Впервые с неприязнью вспомнил он и о своей жене Натке. Поверил же глупой бабе! Она настраивала его таким образом, что он убедил себя, будто его не любят в цехе, будто он там не ко двору пришелся, кругом него все интригуют и только и думают, чтобы навредить Халатову. Его отстранили от руководства цехом — Натка нашептывала: «затирают». Его сняли с пролета — Натка твердила: «неспроста сняли, а из зависти, личные счеты свели». Какие уж там личные счеты!
Вот и сегодня Соломин предложил зайти и потолковать. Видимо, понял, что тоскует человек по привычной работе, вот и пригласил, посочувствовал. Надо будет зайти к Соломину, может быть, и в самом деле предложит вернуться обратно в цех.

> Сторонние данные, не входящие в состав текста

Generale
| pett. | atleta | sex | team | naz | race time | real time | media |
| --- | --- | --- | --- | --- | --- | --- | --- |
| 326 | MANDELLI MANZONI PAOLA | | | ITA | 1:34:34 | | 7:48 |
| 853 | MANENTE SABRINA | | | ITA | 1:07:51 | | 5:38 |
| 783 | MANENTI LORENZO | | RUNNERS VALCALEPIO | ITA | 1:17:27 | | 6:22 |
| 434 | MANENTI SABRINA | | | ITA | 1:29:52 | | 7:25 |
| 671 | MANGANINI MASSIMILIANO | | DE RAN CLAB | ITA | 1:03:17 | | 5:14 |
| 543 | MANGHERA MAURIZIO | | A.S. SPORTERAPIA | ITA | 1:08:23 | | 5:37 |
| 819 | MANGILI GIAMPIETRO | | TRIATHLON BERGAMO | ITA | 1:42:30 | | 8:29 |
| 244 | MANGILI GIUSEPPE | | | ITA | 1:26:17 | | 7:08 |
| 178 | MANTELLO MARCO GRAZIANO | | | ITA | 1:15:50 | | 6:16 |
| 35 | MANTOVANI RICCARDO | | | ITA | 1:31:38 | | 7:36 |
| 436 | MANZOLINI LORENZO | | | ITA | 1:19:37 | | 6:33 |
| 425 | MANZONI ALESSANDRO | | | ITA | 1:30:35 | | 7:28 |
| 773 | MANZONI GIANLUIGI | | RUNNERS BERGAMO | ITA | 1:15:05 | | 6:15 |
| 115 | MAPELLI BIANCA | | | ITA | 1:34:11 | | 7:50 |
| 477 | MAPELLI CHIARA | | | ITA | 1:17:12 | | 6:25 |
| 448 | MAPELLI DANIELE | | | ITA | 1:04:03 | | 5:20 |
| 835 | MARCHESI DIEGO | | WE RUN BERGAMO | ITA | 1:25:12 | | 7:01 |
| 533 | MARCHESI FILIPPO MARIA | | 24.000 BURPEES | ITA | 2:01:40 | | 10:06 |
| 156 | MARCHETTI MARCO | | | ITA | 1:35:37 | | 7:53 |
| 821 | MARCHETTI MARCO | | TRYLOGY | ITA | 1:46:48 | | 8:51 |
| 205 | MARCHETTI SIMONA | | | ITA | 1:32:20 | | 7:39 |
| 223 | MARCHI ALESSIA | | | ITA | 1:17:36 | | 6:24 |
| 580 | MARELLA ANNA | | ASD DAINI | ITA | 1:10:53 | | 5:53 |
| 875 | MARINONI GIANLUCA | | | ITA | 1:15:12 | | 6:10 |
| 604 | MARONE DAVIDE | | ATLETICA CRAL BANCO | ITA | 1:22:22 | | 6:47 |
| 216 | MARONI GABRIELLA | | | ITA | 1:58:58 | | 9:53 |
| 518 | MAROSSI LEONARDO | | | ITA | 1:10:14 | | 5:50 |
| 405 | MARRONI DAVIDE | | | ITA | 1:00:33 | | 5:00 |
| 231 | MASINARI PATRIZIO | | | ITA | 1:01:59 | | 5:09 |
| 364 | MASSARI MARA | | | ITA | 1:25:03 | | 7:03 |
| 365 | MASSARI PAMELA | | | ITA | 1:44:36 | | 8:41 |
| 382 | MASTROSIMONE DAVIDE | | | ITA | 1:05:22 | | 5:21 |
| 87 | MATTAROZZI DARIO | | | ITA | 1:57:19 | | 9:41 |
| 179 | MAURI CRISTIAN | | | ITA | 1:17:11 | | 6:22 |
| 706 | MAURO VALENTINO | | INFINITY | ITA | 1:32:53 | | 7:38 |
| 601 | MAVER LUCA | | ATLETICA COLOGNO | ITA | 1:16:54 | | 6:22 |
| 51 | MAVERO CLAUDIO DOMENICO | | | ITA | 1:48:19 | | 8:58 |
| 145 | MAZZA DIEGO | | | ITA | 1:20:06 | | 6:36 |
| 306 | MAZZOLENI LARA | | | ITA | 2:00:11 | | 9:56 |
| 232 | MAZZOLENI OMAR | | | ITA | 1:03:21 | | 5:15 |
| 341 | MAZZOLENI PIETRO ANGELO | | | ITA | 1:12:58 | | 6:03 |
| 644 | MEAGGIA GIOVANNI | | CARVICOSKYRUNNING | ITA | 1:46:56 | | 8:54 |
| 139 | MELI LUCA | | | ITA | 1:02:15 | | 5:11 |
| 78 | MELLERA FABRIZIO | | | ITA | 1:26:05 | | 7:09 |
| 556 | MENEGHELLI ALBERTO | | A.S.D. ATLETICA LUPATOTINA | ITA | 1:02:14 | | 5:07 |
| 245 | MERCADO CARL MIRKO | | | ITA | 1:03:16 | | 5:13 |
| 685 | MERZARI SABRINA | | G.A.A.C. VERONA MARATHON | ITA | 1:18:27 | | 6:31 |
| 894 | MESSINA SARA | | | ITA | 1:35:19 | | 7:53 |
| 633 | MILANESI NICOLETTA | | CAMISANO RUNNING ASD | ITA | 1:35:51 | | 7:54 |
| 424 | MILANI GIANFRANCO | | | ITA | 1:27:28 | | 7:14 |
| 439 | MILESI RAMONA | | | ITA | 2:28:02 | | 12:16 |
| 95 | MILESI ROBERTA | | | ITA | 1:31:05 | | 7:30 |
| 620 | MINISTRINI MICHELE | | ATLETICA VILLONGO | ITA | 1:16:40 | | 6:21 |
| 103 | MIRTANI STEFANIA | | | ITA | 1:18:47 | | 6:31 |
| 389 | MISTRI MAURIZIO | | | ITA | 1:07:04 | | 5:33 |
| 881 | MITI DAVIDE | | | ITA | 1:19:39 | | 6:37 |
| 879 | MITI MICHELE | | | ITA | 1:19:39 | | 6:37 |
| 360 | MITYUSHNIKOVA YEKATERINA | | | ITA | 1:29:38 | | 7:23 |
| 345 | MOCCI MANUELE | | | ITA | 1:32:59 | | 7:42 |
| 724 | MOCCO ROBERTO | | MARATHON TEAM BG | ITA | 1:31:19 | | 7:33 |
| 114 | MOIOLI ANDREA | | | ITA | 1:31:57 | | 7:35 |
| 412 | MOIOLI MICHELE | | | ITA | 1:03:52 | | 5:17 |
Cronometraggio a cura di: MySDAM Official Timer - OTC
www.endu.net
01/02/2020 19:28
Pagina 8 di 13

Вернуться обратно в литейный цех! Халатов внутренне вздрогнул. И страстное, нестерпимое желание снова работать с литейщиками охватило его. На любую работу, но только обратно в литейный цех, к родному и привычному делу!
«Сегодня идти к Николаю не стоит, они все заняты кокильной машиной, а вот завтра…» Завтра он пойдет и скажет прямо: ошибок сделал много, ошибки понял и пережил, теперь хочу вернуться обратно.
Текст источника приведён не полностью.